Volkan Cevher received the B.Sc. (valedictorian) in electrical engineering from Bilkent University in Ankara, Turkey, in 1999 and the Ph.D. in electrical and computer engineering from the Georgia Institute of Technology in Atlanta, GA in 2005. He was a Research Scientist with the University of Maryland, College Park from 2006-2007 and also with Rice University in Houston, TX, from 2008-2009. Currently, he is an Associate Professor at the Swiss Federal Institute of Technology Lausanne and a Faculty Fellow in the Electrical and Computer Engineering Department at Rice University. His research interests include machine learning, signal processing theory, optimization theory and methods, and information theory. Dr. Cevher is an ELLIS fellow and was the recipient of the Google Faculty Research award in 2018, the IEEE Signal Processing Society Best Paper Award in 2016, a Best Paper Award at CAMSAP in 2015, a Best Paper Award at SPARS in 2009, and an ERC CG in 2016 as well as an ERC StG in 2011.
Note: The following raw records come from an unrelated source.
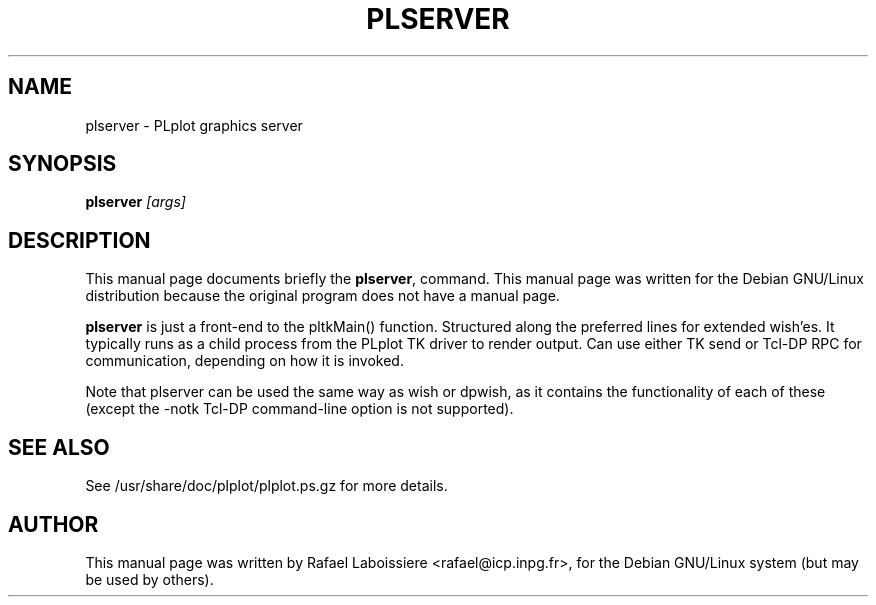 .\" -*- nroff -*-
.TH PLSERVER 1
.SH NAME
plserver \- PLplot graphics server
.SH SYNOPSIS
.B plserver 
.I "[args]"
.SH "DESCRIPTION"
This manual page documents briefly the
.BR plserver ,
command.
This manual page was written for the Debian GNU/Linux distribution
because the original program does not have a manual page.
.PP
.B plserver
is just a front-end to the pltkMain() function.  Structured along the
preferred lines for extended wish'es.  It typically runs as a child
process from the PLplot TK driver to render output.  Can use either TK
send or Tcl-DP RPC for communication, depending on how it is invoked.
.PP
Note that plserver can be used the same way as wish or dpwish, as it
contains the functionality of each of these (except the -notk Tcl-DP
command-line option is not supported).  
.SH "SEE ALSO"
See /usr/share/doc/plplot/plplot.ps.gz for more details.
.SH AUTHOR
This manual page was written by Rafael Laboissiere <rafael@icp.inpg.fr>,
for the Debian GNU/Linux system (but may be used by others).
High-dimensional Optimization with Applications to Compute-Optimal Neural Scaling Laws
Courtney Paquette (McGill University)
Given the massive scale of modern ML models, we now only get a single shot to train them effectively. This restricts our ability to test multiple architectures and hyper-parameter configurations. Instead, we need to understand how these models scale, allowing us to experiment with smaller problems and then apply those insights to larger-scale models. In this talk, I will present a framework for analyzing scaling laws in stochastic learning algorithms using a power-law random features model (PLRF), leveraging high-dimensional probability and random matrix theory. I will then use this scaling law to address the compute-optimal question: How should we choose model size and hyper-parameters to achieve the best possible performance in the most compute-efficient manner? Then using this PLRF model, I will devise a new momentum-based algorithm that (provably) improves the scaling law exponent. Finally, I will present some numerical experiments on LSTMs that show how this new stochastic algorithm can be applied to real data to improve the compute-optimal exponent.
Courtney Paquette is an assistant professor at McGill University in the Mathematics and Statistics department, a CIFAR AI Chair (MILA), and an active member of the Montreal Machine Learning Optimization Group (MTL MLOpt) at MILA. Her research broadly focuses on designing and analyzing algorithms for large-scale optimization problems, motivated by applications in data science, and using techniques that draw from a variety of fields, including probability, complexity theory, and convex and nonsmooth analysis. Dr. Paquette is a lead organizer of the OPT-ML Workshop at NeurIPS since 2020, and a lead organizer (and original creator) of the High-dimensional Learning Dynamics (HiLD) Workshop at ICML.